Apple’s battle with Qualcomm spreads to the UK

01.09.2017

On 19 May 2017 Apple issued a major claim against Qualcomm in the English Court. This is part of a widely reported global dispute between the two giants. The English action includes an Article 102 abuse of dominance claim as well as a FRAND licensing claim and was issued just a month after the English Court’s first FRAND valuation inUnwired Planet v Huawei (Bristows’ blog post here and here). The particulars of the claim are now available and make fascinating reading.

On the FRAND licensing front, Apple seeks a declaration that Qualcomm has breached its obligations to ETSI, by failing to offer a FRAND licence for Standard Essential Patents (SEPs), seeking excessive and non-FRAND royalties.

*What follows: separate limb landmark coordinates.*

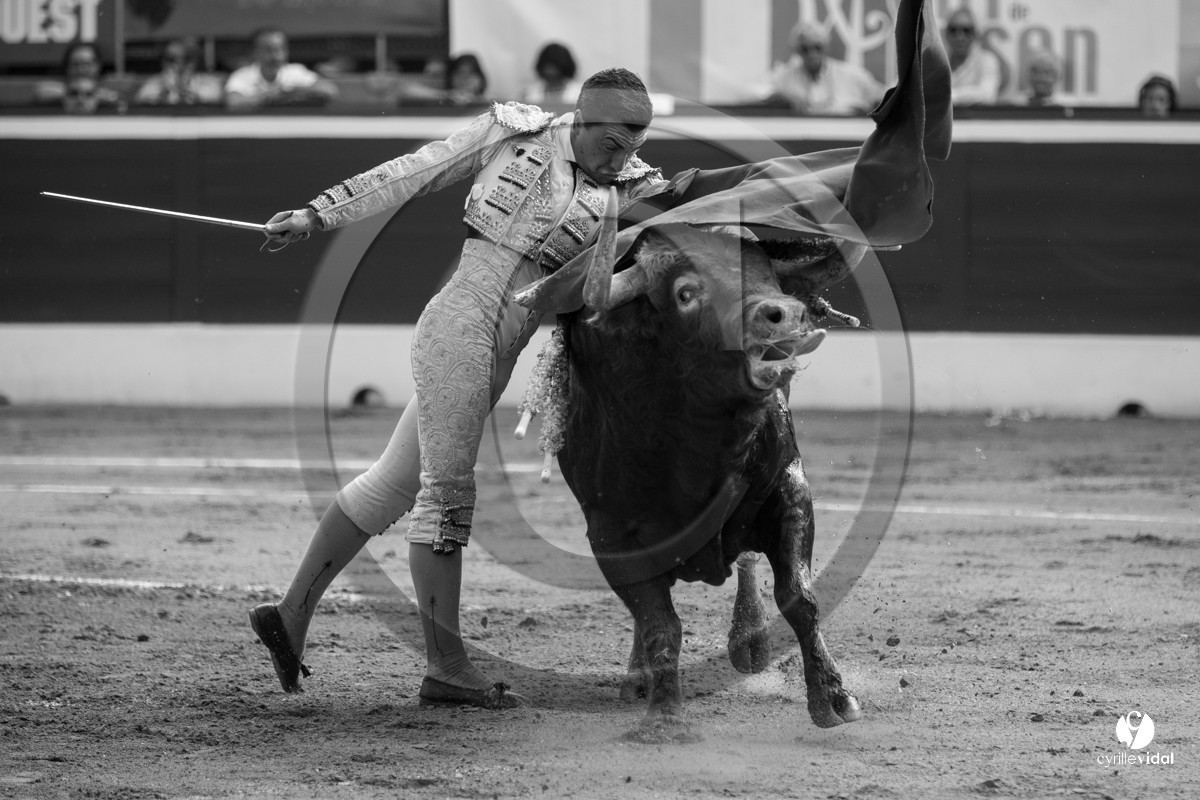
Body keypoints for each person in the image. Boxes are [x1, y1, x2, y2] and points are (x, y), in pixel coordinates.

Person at [249, 68, 663, 708]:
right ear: (584, 119)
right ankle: (445, 666)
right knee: (446, 494)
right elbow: (414, 170)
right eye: (619, 135)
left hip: (504, 347)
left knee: (393, 482)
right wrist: (315, 214)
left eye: (641, 135)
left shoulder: (631, 185)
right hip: (459, 328)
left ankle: (289, 613)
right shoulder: (513, 132)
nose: (630, 149)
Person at [764, 22, 885, 116]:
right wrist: (783, 97)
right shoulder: (785, 76)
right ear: (797, 51)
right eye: (805, 49)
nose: (812, 54)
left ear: (826, 48)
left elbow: (884, 98)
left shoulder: (851, 75)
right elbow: (753, 93)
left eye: (817, 47)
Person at [224, 28, 338, 109]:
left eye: (279, 50)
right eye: (268, 50)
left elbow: (329, 91)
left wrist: (292, 90)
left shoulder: (296, 72)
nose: (275, 57)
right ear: (255, 52)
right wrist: (267, 98)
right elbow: (233, 101)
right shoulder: (242, 76)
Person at [34, 42, 124, 113]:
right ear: (67, 67)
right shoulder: (60, 88)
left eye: (87, 64)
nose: (81, 69)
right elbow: (40, 92)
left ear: (98, 66)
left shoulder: (109, 87)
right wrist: (70, 92)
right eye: (75, 64)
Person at [135, 38, 224, 106]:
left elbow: (213, 100)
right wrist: (164, 91)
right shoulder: (155, 82)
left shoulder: (209, 82)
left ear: (191, 62)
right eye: (168, 59)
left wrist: (182, 89)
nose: (170, 65)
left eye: (174, 60)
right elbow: (142, 101)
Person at [944, 6, 1000, 106]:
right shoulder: (937, 62)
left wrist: (949, 96)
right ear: (946, 34)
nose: (960, 36)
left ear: (976, 34)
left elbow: (987, 95)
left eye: (966, 30)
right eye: (953, 30)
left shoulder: (987, 60)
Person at [521, 42, 583, 106]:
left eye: (555, 68)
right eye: (548, 67)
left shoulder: (580, 93)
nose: (551, 72)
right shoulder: (530, 94)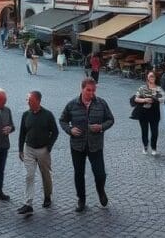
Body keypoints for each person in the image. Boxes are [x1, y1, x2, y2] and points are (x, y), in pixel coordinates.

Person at [59, 78, 114, 212]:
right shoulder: (72, 105)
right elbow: (62, 120)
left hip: (95, 145)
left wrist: (101, 127)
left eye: (93, 90)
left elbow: (111, 120)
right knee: (79, 173)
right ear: (82, 89)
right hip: (77, 145)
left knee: (100, 173)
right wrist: (70, 130)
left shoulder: (101, 103)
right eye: (88, 90)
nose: (91, 93)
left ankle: (101, 191)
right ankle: (81, 199)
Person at [17, 91, 59, 215]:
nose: (27, 102)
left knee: (45, 175)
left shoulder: (48, 115)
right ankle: (28, 203)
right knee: (28, 176)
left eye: (29, 100)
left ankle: (47, 196)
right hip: (28, 149)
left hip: (43, 150)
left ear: (37, 101)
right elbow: (22, 133)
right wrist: (20, 149)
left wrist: (49, 148)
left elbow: (55, 132)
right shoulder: (26, 115)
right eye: (27, 100)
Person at [134, 71, 165, 156]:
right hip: (143, 113)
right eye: (150, 76)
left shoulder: (159, 88)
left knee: (154, 132)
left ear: (155, 78)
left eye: (153, 76)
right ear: (147, 77)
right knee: (144, 131)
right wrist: (144, 100)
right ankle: (145, 146)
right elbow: (136, 99)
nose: (152, 78)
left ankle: (154, 147)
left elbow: (163, 98)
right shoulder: (142, 88)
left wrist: (155, 98)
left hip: (154, 113)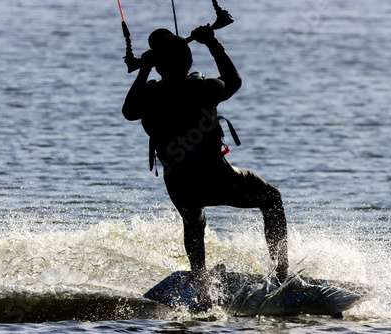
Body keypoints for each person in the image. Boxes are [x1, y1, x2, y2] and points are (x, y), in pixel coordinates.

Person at [122, 25, 288, 306]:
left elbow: (128, 111)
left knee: (193, 220)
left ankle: (202, 284)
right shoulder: (204, 87)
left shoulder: (148, 96)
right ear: (187, 60)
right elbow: (234, 81)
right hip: (217, 179)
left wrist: (144, 69)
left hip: (181, 188)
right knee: (271, 197)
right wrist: (212, 42)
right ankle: (283, 278)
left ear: (158, 66)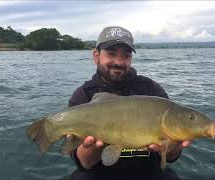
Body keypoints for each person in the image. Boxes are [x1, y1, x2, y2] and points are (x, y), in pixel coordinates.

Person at [66, 26, 190, 180]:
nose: (119, 62)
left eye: (126, 55)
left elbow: (172, 157)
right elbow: (83, 163)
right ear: (96, 56)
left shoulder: (151, 89)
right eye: (111, 54)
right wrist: (93, 149)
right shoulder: (83, 95)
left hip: (148, 172)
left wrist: (172, 147)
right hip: (100, 174)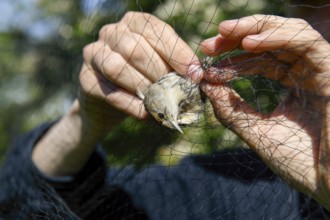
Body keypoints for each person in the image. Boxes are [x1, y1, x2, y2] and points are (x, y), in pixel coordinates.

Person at [1, 10, 330, 219]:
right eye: (306, 5)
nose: (311, 31)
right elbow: (24, 207)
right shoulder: (230, 187)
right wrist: (82, 125)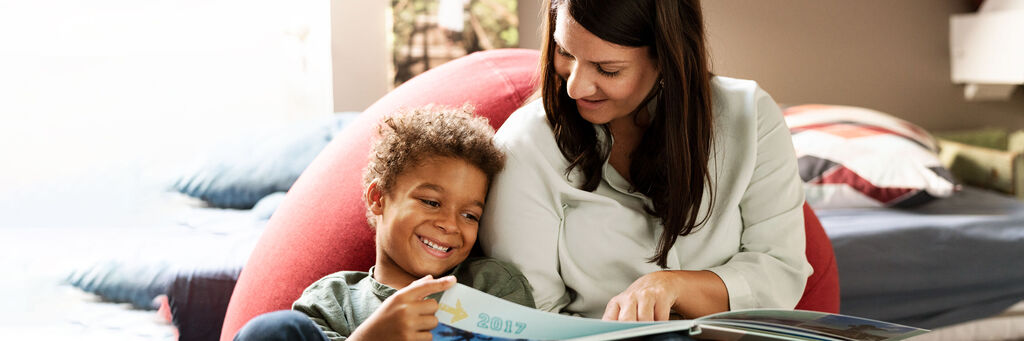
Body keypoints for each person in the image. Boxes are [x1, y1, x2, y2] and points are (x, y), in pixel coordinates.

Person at [480, 0, 813, 322]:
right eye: (565, 52)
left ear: (668, 57)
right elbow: (532, 315)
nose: (575, 87)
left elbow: (780, 271)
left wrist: (671, 287)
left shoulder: (750, 116)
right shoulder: (524, 146)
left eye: (607, 69)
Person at [233, 106, 535, 341]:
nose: (450, 224)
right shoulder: (334, 301)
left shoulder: (490, 284)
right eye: (431, 202)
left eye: (469, 215)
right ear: (379, 198)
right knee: (274, 330)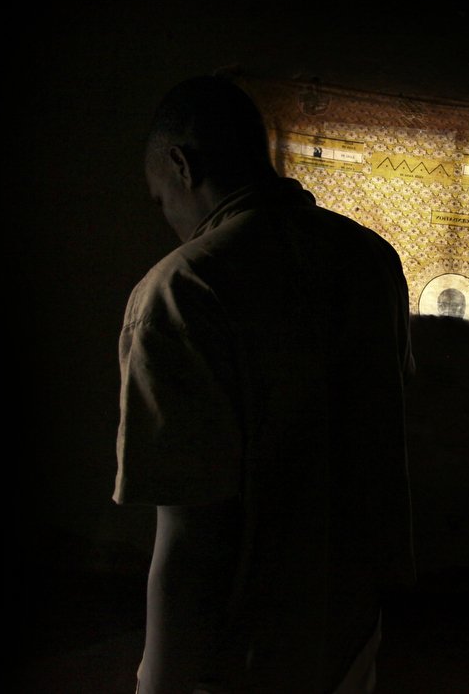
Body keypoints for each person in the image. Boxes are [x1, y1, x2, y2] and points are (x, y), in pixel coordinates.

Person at [113, 75, 416, 693]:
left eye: (160, 198)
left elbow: (191, 533)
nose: (169, 220)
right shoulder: (370, 259)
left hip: (246, 653)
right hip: (350, 627)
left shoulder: (182, 291)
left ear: (180, 165)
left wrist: (158, 681)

As far as competition law and Article 102 is concerned, Apple makes a number of arguments.

It claims that Qualcomm is abusing its dominant position in the markets for LTE, CDMA and UMTS chipsets by refusing to license its SEPs to competing chipmakers. This means that if a chipset is purchased from a company other than Qualcomm, the purchaser must then obtain a licence from Qualcomm for use of Qualcomm’s standard-essential IP. Apple asserts that Qualcomm’s practices exclude chipset competitors from the market, as well as being in breach of its contractual FRAND obligations.

Apple also complains about various aspects of agreements between itself and Qualcomm. These expired in 2015, and in 2016 Apple began to purchase chipsets from Intel. This has doubtless affected the nature and timing of the litigation.

As mentioned above, Apple contends that Qualcomm’s royalties are excessively high. It then argues that to reduce the effective royalty rate it had to pay, it had no commercial alternative other than to conclude rebate agreements which involved granting Qualcomm exclusivity over Apple’s chipset supply. Apple maintains that one consequence of this arrangement has been to limit the emergence of other chipset manufacturers, who have been precluded from competing for Apple’s custom. Because of Apple’s importance as a purchaser of chipsets this is argued to have foreclosed a significant part of the potential demand. Qualcomm’s practice of forcing customers to take a licence and to agree to exclusionary terms is said to further reinforce the exclusionary effects.

A particular feature of the rebate agreement which is criticised by Apple is that it was conditional on Apple agreeing not to pursue litigation or governmental complaints that the royalties were ‘non-FRAND’.

Apple explains that Qualcomm’s royalties are charged in addition to the price of the chipset itself, and are based on the price of the end device being sold by the licensee, rather than on the price of the chipset in which it is argued that all the patented technology is practised. Apple takes the position that in order to be acceptable the royalty should be calculated by reference to the smallest saleable patent practising unit (SSPPU) – in this instance the chipset, rather than the phone. This is said to guard against situations where two phones that use the same Qualcomm technology could incur significantly different royalty obligations for use of the same SEPs based only on their different end sales prices. Those sales prices which differ because of completely different aspects of the phones, such as design or additional functionalities. This issue was not considered by Birss J in Unwired Planet v Huawei. The argument was raised in Vringo v ZTE, but was dropped before trial.

Apple makes several arguments which are in tension with the recent Unwired Planet v Huawei Judgment. These include: that licensees can be acting in a FRAND manner even though they refuse to take a licence of an entire patent portfolio of declared SEPs, irrespective of validity or essentiality, that the FRAND royalty for an SEP should reflect the intrinsic value of the patent, and that the standard (of which that technology is a part) constitutes value that Qualcomm has not created and which it should not seek to capture through its FRAND licensing.

Finally, in an attempt to demonstrate that Qualcomm’s royalty is not FRAND, Apple states that Qualcomm holds a quarter of the declared SEPs for the LTE standard and compares Qualcomm’s royalty with the (presumably lower) licence fee it pays other SEP holders, who combined hold one third of the relevant SEPs.

Ultimately, Apple claims that Qualcomm’s undertaking to ETSI is ineffective to constrain its dominance as an SEP owner. This may be a direct response to comments by Birss J in Unwired Planet v Huawei that an SEP holder may not always hold a dominant position, for example, because of the FRAND obligation and the risk that implementers may engage in patent hold-out.

Conclusion

Developments in this case will be interesting when set against the recent judgment in Unwired Planet v Huawei, in which Birss J considered many of the issues raised by Apple. But Apple also makes arguments that go well beyond the issues considered in that case. For example, Apple’s arguments about exclusionary rebates may be affected by the Intel judgment, due to be handed down by the EU’s Court of Justice on 6 September 2017. It also sits alongside parallel antitrust litigation in the US, including retaliatory actions by Qualcomm designed to exclude Apple’s handsets from import to the US. How this case, and the global dispute, evolves will be fascinating to follow – and not only for those with an interest in SEP and FRAND issues.